This is the Art of Letting Go

letting go

As published on ThoughtCatalog

It was a grey day, the air damp with drizzling rain. Head overflowing with thoughts that couldn’t be drowned out by the rain, I stopped by the coffee shop to work and found a spot facing out the window. I don’t know what made me glance up in that particular moment, but I did as he walked past across the street. Maybe he felt a certain energy too, because he turned his head, our eyes met, and a flicker of recognition lit up through his face. He smiled and raised the hand holding an iced black coffee, and my eyes followed him as he walked out of sight.

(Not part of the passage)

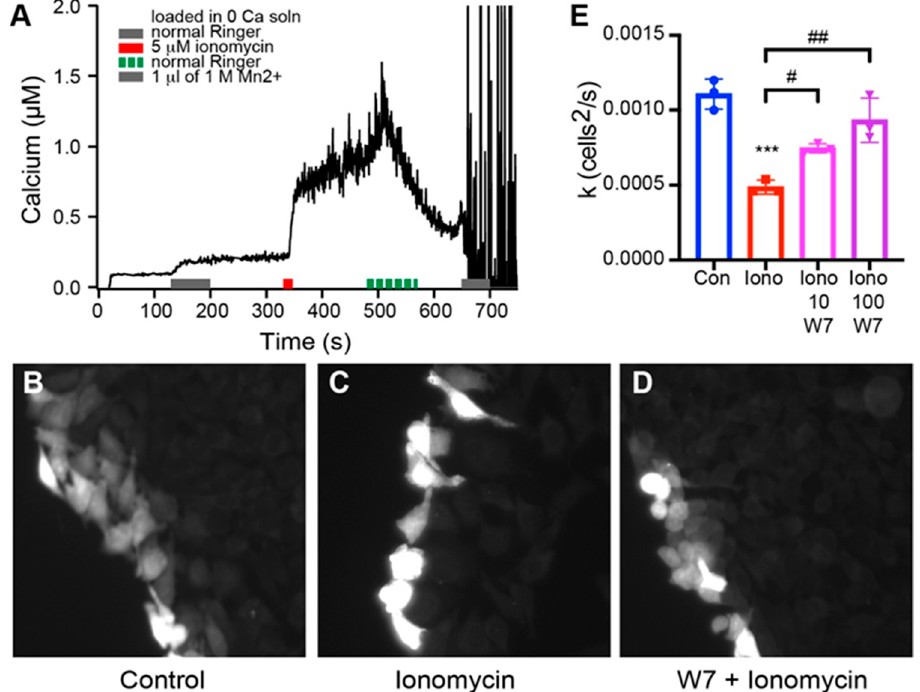
Figure 4. High calcium-induced uncoupling of HeLa cells expressing Cx35. ( A ) Ratiometric Ca 2+ measurement in HeLa cells loaded with Fura-2-AM in zero Ca 2+ Ringer solution. Gray bar indicates solution exchange into normal Ringer with 2.5 mM extracellular Ca 2+ . The red bar indicates solution exchange into normal Ringer containing 5 µM ionomycin; the green dashed bar indicates solution exchange back to normal Ringer. Direct addition of 1 µL 1 M MnCl 2 quenches Fura-2 fluorescence as a control (resulting in the erratic ratiometric Ca 2+ calculation seen in the trace). ( B – D ) Scrape-loading measurement of Neurobiotin tracer coupling in HeLa-Cx35 in normal Ringer ( B ), 5 µM ionomycin ( C ), and 5 µM ionomycin plus 100 µM W7 ( D ). ( E ) Diffusion coefficients (k) for Neurobiotin tracer coupling in HeLa-Cx35 in control, 5 µM ionomycin, and 5 µM ionomycin plus 10 µM or 100 µM W7. Bars are mean ± SD, n = 3 experiments, 5 measurements/experiment; *** p < 0.001 vs. control; # p < 0.05 and ## p < 0.01 vs. 5 µM ionomycin.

But it was in that second that I finally understood my mess of feelings. I was no longer angry; I had moved past that. It doesn’t mean I suddenly think it’s all okay or that I’ve forgotten what happened. It just means accepting what’s been done and forgiving the situation, because it’s not something I could have changed. Even after unplugging and draining out most of the toxicity, I’m still left in a puddle of bittersweet sadness, but I suppose that’s just life in general. And with this realization, a certain heaviness lifted as I let go of the metaphorical balloon that was what once was and watched it float away.

Nothing heals overnight. Not the flu, not even the smallest paper cut. But this was the first step – this is the art of letting go, and this is how I shall miss him no more.